Pure PyTorch: For prototyping. Makes use of computerized differentiation and works for any RNN, however is just not optimized for scale
CUDA-Accelerated: For generic cells with (block-)diagonal Jacobians. Makes use of customized kernels for parallel discount
Absolutely-Fused: Single-kernel implementation fusing the entire Newton routine. Requires CUDA implementation of recurrence step

The modular design makes it simple to experiment with customized cells, Jacobian constructions, and solver configurations—it suffices to inherit from the out there base lessons and implement the precise discount operations.

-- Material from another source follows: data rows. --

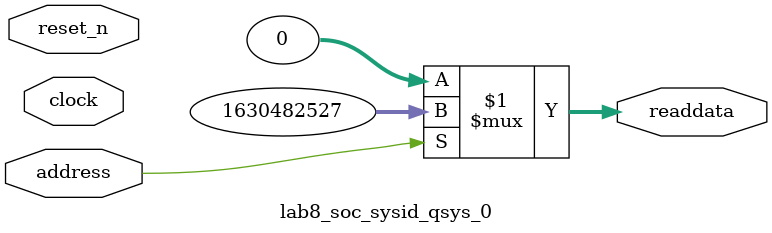
<source format=v>



// synthesis translate_off
`timescale 1ns / 1ps
// synthesis translate_on

// turn off superfluous verilog processor warnings 
// altera message_level Level1 
// altera message_off 10034 10035 10036 10037 10230 10240 10030 

module lab8_soc_sysid_qsys_0 (
               // inputs:
                address,
                clock,
                reset_n,

               // outputs:
                readdata
             )
;

  output  [ 31: 0] readdata;
  input            address;
  input            clock;
  input            reset_n;

  wire    [ 31: 0] readdata;
  //control_slave, which is an e_avalon_slave
  assign readdata = address ? 1630482527 : 0;

endmodule



</source>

RNN software is just not inherently sequential anymore. For the primary time, classical RNNs will be skilled on the scale of billions of parameters with coaching instances and efficiency matching fashionable architectures — unlocking the inference effectivity and expressivity benefits that made recurrence interesting within the first place.

ParaRNN opens the door to exploring nonlinear recurrence at scale: experimenting with novel architectures and pushing the boundaries of what’s potential with recurrent fashions is now simpler than ever. Nonlinear RNNs are again and able to scale.

ParaRNN: Giant-Scale Nonlinear RNNs, Trainable in Parallel

Speedup from Parallel RNN Coaching

Efficiency of Giant-Scale Traditional RNNs

Elementary trade-off between RNNs and Consideration

A Compromise for Parallelizability: Linearity

Newton’s Methodology Utilized

Ahead Move via ParaGRU and ParaLSTM Cells

Related Articles

Safety within the Submit-Mythos Period

Google Releases Gemini 3.5 Reside Translate, a Streaming Speech-to-Speech Audio Mannequin Masking 70+ Languages Throughout Meet, Translate, and the Reside API

The AI boomerang impact: extra information suggests employers are reversing AI layoffs

Latest Articles

Safety within the Submit-Mythos Period

Google Releases Gemini 3.5 Reside Translate, a Streaming Speech-to-Speech Audio Mannequin Masking 70+ Languages Throughout Meet, Translate, and the Reside API

The AI boomerang impact: extra information suggests employers are reversing AI layoffs

Planet 9 thriller deepens as new discovery challenges hidden planet concept

Lastly the Steady Diff-in-Diff Estimator Reveals Up!